Leicester county council don’t want to speak to me either. Or rather they don’t seem to want to pay me for the DoLs conference I spoke at on 13th June. I’m still waiting for payment plus the reimbursement of expenses two and a half months later. Apparently, the council’s payments function is outsourced to a private company and the department who commissioned my services don’t have access to the company who makes the payments! I’m told the “system” shows paid but they cannot make direct enquiries as to what has happened to it. Checkmate. And no cheque mate. But that’s leaner, more efficient services for you.

I always thought that systems are there to serve people. In all of these things I couldn’t be more invisible or mute.


From → Social Care

  1. Pat permalink

    With regard to your payment from Leicester, what they’re telling you is rubbish. The ‘private’ company who makes their payments is a company set up by Leicester CC and Nottingham City Council and of course they can find out what has happened to your cheque. They still have input into the running of the ‘company’, hassle them, they can sort it out for you if they try!!

  2. Send a “final letter before action” telling them that they are supposed to be paying promptly and that you have been reasonable, tell them that unless payment in full is received within ten working days then you will commence county court proceedings, which will add substantial costs and of course statutory interest (and embarrassment!)

  3. sparrow permalink

    Hi – it’s that powerless feeling that’s the worst thing. People deliberately or inadvertently pulling your strings. I would be the same – trying to work out why this, that or the other was happening. Hopes up, hopes down. It’s something I really resent.
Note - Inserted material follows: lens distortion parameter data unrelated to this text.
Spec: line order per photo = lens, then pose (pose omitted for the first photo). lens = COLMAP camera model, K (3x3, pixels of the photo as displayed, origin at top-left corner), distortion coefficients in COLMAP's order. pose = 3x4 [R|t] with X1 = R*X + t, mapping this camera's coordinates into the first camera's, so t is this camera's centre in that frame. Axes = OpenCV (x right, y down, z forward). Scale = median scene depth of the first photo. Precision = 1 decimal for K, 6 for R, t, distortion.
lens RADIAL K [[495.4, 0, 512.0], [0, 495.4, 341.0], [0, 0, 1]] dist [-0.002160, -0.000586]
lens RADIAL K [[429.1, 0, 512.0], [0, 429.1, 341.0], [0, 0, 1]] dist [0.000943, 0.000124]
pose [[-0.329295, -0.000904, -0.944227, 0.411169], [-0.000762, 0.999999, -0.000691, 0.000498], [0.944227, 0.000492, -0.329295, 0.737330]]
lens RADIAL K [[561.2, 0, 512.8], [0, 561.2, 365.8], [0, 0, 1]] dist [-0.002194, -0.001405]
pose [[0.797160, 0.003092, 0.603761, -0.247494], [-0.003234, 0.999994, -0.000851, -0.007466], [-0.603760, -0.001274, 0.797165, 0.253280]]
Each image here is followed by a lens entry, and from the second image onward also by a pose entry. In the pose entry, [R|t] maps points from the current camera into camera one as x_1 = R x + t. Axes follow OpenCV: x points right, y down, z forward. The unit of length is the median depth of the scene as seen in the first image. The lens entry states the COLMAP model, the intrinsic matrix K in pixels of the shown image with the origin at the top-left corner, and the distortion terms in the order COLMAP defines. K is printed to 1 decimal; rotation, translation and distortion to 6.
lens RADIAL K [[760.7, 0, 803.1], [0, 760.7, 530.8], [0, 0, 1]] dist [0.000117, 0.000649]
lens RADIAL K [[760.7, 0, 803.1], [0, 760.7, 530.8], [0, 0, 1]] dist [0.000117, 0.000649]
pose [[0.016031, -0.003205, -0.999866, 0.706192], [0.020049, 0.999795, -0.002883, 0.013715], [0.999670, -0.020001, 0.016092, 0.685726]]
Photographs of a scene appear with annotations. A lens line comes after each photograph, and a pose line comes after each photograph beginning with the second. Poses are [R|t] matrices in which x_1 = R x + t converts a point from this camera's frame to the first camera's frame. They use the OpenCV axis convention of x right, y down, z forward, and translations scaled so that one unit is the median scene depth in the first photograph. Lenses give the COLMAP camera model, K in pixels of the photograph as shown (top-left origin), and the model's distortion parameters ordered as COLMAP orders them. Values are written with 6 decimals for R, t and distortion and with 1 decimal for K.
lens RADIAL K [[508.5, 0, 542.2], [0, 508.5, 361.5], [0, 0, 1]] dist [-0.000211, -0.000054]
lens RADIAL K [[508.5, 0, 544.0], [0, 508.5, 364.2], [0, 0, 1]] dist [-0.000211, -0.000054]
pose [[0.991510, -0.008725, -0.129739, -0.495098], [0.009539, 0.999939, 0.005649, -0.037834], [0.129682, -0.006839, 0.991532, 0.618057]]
I hope you get your cheque + that the judgement will be in your favour.

  4. I am someone who was a carers lead and a commissioner in a local authority until a year ago. It saddens me to read this blog, as the people I worked with for many years were truly keen to provide a good service to the public but unfortunately this public service ethos has been eroded almost completely. Constant attacks from politicians, talk of ‘gold plated pensions’ and stereotypes of uncaring, tea drdinking, sickie taking council staff and the outsourcing of many services. I am now a contract worker, I still try to put my professional values first but find increasingly that clients and relatives assume I don’t care about them. I now have to use a Resource allocation tool to assess clients and I have seen them in several areas – they dont work, they are not fair, those who shout loudest get more than those who accept their lot, they do not sufficiently take into account the carer’s needs. I suspect it is all part of the approach signified by ATOS work capability assessments, professionals must not think, they must tick boxes and above all, they must not discuss, disagree, debate or complain if they value their jobs. The excellent senior managers we used to have who came up from the front line have all been pushed out or got out, very often the managers we now have, have no experience of the services they manage.